While our study presents a novel approach to characterizing lymphocyte topology in glomerular diseases, it is important to acknowledge limitations and areas for future research. (i) although our study leveraged data from two kidney disease consortia (NEPTUNE and CureGN), the sample size remains relatively small for a complex computational model. A larger, more diverse dataset would be crucial for robust validation of our findings and to ensure generalizability across different patient populations and disease subtypes. (ii) Our current approach uses mean values of topological features from local habitats to describe the global dense and sparse habit characteristics. While this method provides valuable insights, it may simplify the complex spatial arrangements of lymphocytes. Future work could explore more sophisticated aggregation methods to identify the most informative way to summarize local features at the global level. (iii) inflammatory cells other than lymphocytes may participate in the inflammatory process and their presence, topology, and spatial interaction with other normal or abnormal kidney functional tissue units (glomeruli, tubules, arteries, peritubular capillaries, and interstitial fractional space) may have clinical relevance. Future work will focus on adapting this approach to analyze the spatial relationships between different cell types, and between inflammatory cells and kidney functional tissue units, to provide a more comprehensive view of the inflammatory landscape.

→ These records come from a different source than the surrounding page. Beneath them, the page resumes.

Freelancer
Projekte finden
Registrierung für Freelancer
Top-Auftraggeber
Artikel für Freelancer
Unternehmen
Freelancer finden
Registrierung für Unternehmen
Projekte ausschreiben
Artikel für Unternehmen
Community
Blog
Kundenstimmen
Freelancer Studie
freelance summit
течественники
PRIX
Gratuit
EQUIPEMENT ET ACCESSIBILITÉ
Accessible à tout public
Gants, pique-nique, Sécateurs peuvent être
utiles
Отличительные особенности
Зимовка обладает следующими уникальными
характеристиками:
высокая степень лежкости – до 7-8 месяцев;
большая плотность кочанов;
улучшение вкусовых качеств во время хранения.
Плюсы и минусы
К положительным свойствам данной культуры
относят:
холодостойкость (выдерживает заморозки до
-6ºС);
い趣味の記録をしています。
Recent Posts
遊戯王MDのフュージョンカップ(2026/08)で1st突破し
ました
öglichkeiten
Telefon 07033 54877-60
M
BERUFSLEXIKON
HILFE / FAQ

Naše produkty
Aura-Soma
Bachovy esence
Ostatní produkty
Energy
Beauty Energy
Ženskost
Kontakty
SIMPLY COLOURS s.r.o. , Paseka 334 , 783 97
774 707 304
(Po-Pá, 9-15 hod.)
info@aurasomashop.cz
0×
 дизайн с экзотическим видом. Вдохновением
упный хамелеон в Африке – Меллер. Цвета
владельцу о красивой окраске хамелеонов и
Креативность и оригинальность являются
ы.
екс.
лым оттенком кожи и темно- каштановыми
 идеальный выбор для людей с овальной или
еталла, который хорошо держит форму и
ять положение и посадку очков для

In conclusion, the use of graph theory and community detection algorithms opens to the possibility of identifying novel inflammatory patterns that may not be apparent through visual inspection or traditional quantitative and semiquantitative methods. Our study underscores the potential of integrating traditional clinical markers with novel graph topology (pathomic) features for enhanced prognostic modeling in glomerular diseases. Further work is needed to translate these complex topological features into biologically plausible signatures and clinically interpretable metrics that can ultimately guide decision-making and targeted therapies.